Hepimiz otele gittik. Akşamüzeri 16:30 - 17:00’ye doğru olaylar ve otelin önünde toplanmalar başladı. Üç şair; Metin Altıok, Uğur Kaynar ve Behçet Aysan’ın asma kat merdivenlerinde otururken bize kalan son fotoğraflarını, gazeteci yazar Battal Pehlivan çekmiş. (Battal Pehlivan, Sivas yangınından sağ kurtulanlar arasında olmasına rağmen yangından yedi ay sonra 47 yaşındayken, kalp krizinden hayatını kaybetti.) İşte o fotoğrafların çekildiği asma katın altında, otelin lobisine açılan bir merdiven daha vardı. Olgun Şensoy, Asaf Koçak, Erdal Ayrancı, otelin deposundan gazoz kasalarını, bira kasalarını alıp o girişe yığdılar, orada bir barikat oluşturduk. Olgun, çok deneyimli bir arkadaş. Bir taraftan da “Bir saldırı olursa, gazoz şişelerini kafalarına atarız” diye düşünüyorlar, doğru da düşünüyorlar. Fakat öyle olmadı. Hava kararmaya başlayınca, paçavraları tutuşturup kırılan camların arasından otelin içine atmaya başladılar. Otelin içinde yerler halıfleks döşeli, duvarlar ise ahşap lambiri… Yani tutuşma olasılığı çok yüksek. Biz barikatı aşıyoruz, içeri düşen o paçavraları tekrar dışarıya atıyoruz. Bunu tekrar tekrar, yorulmadan yaptık.
Otelin ışıkları söndü, ardından alevler asma katı sardı…
Akşam saatlerine doğru otelin ışıkları söndü. Aziz Nesin’in Mehmet adında bir koruması var, biz onu polis diye biliyoruz. Elinde uzun namlulu bir silah var. Hiç unutmuyorum. Şair Erdal Ayrancı, o silaha göz koydu. “Çok zorda kalırsak, Mehmet polisin elinden bu silahı alıp kalabalığa karşı kendimizi koruruz” dediğini hatırlıyorum. Işıklar söndükten sonra otelin içine kasklı polisler girdi. “İçinizde polis var mı?” diye soruyorlar. Biz komiser Mehmet’i kaybettik. Herkes karanlıkta birbirini arıyor, telaş var. İçeride polis olmadığını öğrendikten sonra, o kasklı polisler oteli terk ettiler.
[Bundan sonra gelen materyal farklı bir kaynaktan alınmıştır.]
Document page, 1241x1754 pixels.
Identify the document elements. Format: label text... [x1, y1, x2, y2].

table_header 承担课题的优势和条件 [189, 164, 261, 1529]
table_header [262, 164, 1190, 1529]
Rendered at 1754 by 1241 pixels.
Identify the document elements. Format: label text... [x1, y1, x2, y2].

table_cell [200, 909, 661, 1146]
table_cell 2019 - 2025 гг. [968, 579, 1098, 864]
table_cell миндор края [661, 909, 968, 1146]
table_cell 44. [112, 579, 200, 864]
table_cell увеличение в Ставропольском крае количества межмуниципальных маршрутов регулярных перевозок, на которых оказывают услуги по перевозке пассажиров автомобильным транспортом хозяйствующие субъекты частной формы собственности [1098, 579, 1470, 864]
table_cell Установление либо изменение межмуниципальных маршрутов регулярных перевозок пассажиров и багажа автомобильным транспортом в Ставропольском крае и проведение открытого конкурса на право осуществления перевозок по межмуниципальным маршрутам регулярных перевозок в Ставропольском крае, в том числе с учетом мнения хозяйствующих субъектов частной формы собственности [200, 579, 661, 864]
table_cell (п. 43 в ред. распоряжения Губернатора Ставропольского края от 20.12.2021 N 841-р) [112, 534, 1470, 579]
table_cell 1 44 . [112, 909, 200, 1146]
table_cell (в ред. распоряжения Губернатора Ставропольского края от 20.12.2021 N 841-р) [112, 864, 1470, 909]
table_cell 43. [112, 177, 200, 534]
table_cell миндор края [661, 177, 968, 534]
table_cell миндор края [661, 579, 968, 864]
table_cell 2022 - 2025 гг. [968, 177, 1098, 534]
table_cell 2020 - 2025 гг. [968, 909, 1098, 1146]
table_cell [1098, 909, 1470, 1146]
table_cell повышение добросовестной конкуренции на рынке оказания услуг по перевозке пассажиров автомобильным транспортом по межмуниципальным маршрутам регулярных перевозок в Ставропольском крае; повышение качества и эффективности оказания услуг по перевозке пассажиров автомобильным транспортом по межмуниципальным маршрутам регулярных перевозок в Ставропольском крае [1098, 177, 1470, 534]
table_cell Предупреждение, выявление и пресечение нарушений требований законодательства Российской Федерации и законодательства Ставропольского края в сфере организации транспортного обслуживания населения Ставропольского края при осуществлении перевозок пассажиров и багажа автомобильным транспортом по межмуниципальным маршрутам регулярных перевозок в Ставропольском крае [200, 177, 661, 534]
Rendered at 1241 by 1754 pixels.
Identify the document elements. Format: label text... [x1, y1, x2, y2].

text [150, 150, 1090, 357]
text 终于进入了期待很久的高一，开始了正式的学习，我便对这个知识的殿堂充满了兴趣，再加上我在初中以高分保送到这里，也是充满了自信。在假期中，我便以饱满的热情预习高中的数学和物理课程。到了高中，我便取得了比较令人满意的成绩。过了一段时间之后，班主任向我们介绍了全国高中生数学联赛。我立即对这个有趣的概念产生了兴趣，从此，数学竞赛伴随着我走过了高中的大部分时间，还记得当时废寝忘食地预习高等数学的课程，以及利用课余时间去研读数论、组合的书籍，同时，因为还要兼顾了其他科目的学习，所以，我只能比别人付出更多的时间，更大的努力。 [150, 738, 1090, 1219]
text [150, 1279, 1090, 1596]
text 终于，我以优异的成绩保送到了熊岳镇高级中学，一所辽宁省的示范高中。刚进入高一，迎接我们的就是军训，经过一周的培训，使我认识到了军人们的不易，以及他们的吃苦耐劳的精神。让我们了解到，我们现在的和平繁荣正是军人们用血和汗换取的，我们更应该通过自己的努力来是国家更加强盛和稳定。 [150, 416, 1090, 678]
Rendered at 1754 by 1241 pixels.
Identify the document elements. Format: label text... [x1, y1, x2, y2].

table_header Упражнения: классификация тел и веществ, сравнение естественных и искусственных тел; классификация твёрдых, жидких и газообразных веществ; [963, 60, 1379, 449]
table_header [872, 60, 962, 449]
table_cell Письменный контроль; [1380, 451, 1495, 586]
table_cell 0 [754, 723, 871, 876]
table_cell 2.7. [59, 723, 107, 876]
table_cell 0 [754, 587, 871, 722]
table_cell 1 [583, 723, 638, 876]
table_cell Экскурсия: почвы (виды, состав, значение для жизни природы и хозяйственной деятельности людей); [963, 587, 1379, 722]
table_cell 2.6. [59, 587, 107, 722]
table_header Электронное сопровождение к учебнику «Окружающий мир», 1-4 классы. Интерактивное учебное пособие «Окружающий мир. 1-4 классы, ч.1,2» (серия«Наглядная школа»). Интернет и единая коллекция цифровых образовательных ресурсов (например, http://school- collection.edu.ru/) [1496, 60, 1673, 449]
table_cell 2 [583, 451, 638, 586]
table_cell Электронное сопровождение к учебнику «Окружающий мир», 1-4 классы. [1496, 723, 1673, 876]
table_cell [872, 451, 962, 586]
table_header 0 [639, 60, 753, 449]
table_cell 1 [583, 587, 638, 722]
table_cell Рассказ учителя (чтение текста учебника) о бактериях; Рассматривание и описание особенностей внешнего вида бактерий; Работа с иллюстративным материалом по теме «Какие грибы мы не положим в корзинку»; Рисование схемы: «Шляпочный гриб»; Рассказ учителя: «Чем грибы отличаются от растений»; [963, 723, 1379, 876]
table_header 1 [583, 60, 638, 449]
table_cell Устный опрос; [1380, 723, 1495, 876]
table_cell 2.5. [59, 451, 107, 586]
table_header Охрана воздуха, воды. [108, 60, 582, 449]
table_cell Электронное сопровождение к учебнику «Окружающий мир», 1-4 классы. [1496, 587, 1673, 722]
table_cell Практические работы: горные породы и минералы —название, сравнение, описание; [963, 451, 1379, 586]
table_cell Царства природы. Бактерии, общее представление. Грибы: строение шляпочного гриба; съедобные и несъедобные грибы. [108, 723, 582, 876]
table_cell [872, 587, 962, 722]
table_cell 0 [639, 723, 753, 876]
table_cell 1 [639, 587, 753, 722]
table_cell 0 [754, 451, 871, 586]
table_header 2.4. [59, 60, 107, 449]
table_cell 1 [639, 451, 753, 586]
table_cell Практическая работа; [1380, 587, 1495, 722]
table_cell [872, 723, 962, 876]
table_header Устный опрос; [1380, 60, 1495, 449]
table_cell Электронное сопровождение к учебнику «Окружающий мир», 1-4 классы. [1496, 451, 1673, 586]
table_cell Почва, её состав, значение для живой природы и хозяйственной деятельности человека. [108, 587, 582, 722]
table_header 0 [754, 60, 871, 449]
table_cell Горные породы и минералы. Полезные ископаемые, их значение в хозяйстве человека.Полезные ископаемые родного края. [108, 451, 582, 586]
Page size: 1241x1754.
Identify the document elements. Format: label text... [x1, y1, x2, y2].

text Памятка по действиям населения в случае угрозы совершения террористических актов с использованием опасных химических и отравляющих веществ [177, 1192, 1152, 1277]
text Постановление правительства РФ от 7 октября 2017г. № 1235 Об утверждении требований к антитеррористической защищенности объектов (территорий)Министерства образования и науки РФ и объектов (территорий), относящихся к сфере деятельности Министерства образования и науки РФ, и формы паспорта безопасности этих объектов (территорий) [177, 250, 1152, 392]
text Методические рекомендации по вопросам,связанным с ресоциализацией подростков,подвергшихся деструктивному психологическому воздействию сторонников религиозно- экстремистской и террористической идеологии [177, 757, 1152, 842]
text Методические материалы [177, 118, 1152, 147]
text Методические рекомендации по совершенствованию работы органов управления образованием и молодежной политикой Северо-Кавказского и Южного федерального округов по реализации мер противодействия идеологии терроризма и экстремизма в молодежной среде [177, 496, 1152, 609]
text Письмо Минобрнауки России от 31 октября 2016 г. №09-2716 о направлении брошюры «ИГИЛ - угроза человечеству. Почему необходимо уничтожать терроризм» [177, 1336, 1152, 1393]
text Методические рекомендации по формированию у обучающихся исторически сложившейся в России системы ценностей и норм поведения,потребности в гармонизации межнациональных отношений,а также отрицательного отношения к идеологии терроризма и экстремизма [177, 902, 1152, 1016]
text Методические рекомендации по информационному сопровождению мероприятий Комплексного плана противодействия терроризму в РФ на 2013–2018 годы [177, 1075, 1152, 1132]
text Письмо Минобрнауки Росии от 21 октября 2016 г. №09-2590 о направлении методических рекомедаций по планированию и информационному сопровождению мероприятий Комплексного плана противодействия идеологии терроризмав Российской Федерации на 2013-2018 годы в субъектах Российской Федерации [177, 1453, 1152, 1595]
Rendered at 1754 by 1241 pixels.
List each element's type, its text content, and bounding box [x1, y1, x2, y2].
Ne olduysa o sırada oldu işte. Yangın başladı, etrafı duman sardı, alevler asma katı tutuşturdu. Biz yukarı doğru çıktık. Ben orayı ikinci kat olarak biliyordum ama daha sonra mahkeme süreçlerinde, orasının birinci kat olduğunu öğrendim. Yanımda Ali Yüce, Ali Yüce’nin eşi Nimet abla ve Olgun Şensoy vardı. Ali Yüce’nin bacağı sakat. Genco Erkal’ın tiyatrosunda izlediyseniz, Genco Erkal orda, “Haydar, camı kırdı” diyor. Ben kolumla pencere camını kırdım, oradan bir hava boşluğu açtım ve nefes almaya başladık. Pencereyi tamamen açtık. Buradan gençlerin aşağı atlaması mümkün ama yaşlı başlı insanların oradan atlaması mümkün değil. Ali Yüce’ye dedim ki: “Abi, senin bacağından tutup buradan atalım.” Olgun bir bacağından, ben bir bacağından tuttum ama o elimi tutup “Önce Nimet,” dedi. Önce Nimet ablayı attık, onun üstüne Ali abiyi attık. Arkadaşların bir kısmı içeriden, otelin arka tarafındaki havalandırma boşluğuna çıkmaya başladılar. Kalabalık orada birikiyor. En sonunda Olgun’la ben de atladık. Fakat içeride arkadaşlarımızın kalmış olabileceğini düşünüyoruz. Yönlendirmeleri hep Olgun yaptı, ben ona uydum. Dedi ki: “İçeri girelim, bir çarşaf ıslatıp başımıza geçirip arkadaşlarımızın bu tarafa doğru gelmelerini sağlayalım”. “Olur” dedim. Olgun içeri girdi, çarşaf buldu, bana da verdi, ıslatıp başımıza geçirdik. Bağırıyoruz: “Bu tarafa gelin, bu tarafa gelin” diye, birkaç kişi daha çıktı. En son Olgun’la ikimiz otelden çıktığımızda, Olgun’un dumanlara dayanacak gücü kalmamış, bayılacak hale gelmişti. Ben Olgun’dan daha iyi durumdaydım.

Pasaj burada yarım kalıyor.